What we know so far is that dynamic Dominican infielder Ariel Soriano will be joining Sénart after a sizzling season in Italy, where he hit .456 with two home runs and a team-leading 25 RBIs for Nettuno Baseball Club 1945.
The former Tampa Bay Rays prospect previously played for La Rochelle, in 2018, and Rouen the following year, posting averages of .411 and .369 respectively.
Better news still for the Templiers is that Soriano will be coming with one of his Nettuno teammates, Oliver Van der Wijst of the Netherlands, a former Houston Astros prospect who hit .391 for the Italian club in 2020.
And it doesn’t stop there. Sénart let it be known too that French phenom Andy Paz, a catcher and French national-team member with minor league experience of his own, will also join the team. Keep in mind that the squad already has wily veterans Felix Brown and Alex Perdomo, plus a cadre of young, French-born players. So yes, the Templiers look like they’ll be loaded this year.
A ‘what if’ scenario…
If the recruitment bonanza puts Sénart in contention for the D1 title, it also favors their chances in the 2021 CEB Cup, which the Templiers happen to be hosting (May 25-30).

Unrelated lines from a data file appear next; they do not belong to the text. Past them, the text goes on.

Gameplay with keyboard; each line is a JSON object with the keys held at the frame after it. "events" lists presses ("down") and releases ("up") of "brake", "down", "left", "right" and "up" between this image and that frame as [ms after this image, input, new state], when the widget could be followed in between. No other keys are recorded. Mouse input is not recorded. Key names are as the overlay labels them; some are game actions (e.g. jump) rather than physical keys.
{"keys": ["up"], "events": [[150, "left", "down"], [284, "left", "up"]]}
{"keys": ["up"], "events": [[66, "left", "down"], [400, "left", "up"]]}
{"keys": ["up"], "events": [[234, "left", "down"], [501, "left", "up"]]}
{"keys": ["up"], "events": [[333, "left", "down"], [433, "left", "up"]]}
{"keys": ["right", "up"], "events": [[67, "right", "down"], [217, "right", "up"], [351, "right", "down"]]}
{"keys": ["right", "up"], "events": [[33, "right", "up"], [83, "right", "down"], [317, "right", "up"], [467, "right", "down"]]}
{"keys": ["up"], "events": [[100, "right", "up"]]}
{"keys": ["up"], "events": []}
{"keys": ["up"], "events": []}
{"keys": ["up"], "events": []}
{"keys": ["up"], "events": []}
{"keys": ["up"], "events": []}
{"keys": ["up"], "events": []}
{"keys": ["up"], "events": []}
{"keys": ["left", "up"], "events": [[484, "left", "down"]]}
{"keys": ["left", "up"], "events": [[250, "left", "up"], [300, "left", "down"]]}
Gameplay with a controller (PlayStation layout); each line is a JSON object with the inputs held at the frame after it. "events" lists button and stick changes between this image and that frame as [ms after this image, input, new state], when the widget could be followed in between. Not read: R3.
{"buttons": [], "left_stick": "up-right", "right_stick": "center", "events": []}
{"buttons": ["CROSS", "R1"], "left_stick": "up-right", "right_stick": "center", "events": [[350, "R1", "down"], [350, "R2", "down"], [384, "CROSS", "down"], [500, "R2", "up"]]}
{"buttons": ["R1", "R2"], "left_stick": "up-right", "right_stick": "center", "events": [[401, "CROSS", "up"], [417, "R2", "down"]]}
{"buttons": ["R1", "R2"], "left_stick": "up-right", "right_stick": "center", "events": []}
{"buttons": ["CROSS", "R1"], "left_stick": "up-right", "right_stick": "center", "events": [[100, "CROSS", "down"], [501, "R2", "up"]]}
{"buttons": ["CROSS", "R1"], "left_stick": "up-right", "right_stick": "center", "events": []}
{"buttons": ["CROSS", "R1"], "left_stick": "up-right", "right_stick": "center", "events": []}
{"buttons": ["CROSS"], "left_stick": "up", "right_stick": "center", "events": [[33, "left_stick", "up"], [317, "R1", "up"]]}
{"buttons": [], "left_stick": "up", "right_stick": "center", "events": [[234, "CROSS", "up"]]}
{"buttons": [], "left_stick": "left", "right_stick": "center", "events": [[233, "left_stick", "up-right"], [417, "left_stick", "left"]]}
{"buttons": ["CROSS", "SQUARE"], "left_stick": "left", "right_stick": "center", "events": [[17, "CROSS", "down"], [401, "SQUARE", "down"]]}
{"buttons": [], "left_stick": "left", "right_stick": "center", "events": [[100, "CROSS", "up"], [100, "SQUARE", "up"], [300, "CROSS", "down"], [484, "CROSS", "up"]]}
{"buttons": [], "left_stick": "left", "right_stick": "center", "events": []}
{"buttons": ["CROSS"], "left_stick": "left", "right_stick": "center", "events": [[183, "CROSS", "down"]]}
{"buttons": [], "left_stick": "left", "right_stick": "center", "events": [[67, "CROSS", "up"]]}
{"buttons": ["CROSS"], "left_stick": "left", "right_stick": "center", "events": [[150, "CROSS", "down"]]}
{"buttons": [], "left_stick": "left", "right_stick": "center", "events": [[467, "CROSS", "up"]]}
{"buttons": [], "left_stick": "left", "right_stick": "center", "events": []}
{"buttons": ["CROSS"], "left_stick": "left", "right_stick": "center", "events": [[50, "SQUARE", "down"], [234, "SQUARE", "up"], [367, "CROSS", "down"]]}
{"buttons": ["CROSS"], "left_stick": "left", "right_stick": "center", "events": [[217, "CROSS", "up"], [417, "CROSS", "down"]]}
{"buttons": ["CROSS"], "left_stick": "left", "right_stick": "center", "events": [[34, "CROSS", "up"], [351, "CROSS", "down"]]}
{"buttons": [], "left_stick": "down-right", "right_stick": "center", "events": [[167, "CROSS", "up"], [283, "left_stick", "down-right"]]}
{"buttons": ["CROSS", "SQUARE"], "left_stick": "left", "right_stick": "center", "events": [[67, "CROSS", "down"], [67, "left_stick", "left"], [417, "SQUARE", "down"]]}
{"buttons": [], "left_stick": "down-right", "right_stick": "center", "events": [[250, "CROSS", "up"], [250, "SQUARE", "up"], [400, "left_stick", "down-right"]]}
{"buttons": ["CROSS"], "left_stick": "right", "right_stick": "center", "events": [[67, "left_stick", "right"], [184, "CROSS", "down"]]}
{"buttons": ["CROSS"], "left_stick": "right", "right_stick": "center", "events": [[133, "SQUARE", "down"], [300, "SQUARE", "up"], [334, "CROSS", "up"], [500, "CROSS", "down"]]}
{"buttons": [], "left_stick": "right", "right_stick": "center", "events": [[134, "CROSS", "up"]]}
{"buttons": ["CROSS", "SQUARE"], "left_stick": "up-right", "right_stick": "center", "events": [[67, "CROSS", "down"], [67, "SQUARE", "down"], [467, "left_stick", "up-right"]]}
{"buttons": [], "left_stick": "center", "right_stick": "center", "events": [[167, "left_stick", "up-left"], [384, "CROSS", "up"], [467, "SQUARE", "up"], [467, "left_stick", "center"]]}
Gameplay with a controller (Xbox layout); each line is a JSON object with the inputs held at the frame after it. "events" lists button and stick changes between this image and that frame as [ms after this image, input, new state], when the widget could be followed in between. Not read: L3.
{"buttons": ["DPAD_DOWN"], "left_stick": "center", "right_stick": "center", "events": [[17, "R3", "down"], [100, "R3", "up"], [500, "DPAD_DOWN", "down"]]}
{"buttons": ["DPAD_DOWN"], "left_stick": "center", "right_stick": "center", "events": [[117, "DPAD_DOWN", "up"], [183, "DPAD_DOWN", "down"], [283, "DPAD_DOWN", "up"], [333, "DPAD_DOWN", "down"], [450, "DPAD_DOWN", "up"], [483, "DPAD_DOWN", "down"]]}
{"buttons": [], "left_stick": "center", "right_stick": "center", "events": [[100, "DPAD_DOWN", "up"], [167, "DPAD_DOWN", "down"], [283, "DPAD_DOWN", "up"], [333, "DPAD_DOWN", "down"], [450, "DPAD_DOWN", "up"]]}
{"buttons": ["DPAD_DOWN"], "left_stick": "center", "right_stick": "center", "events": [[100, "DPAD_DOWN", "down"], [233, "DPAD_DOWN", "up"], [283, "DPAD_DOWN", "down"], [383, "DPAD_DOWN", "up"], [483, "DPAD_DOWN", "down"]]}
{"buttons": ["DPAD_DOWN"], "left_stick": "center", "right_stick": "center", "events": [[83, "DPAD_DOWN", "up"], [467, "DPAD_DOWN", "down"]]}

All of this raises an interesting possibility:
It’s a big if, obviously, but should Sénart win the eight-team club tournament, France would then be given two spots (rather than just one) in the following year’s Champions Cup, or “A Cup,” as it’s also known.
That, in turn, gives potential new significance to the mid-season Challenge de France, the winner of which could end up earning a spot not, as is usually the case, in the lower-tier CEP Cup, but in the Champions Cup, against Europe’s best of the best.
That’s a lot of moving parts to consider, but hey, crazier things have happened. In the meantime, be safe everyone. Wash those hands. Wear those masks. And have a very Happy New Year!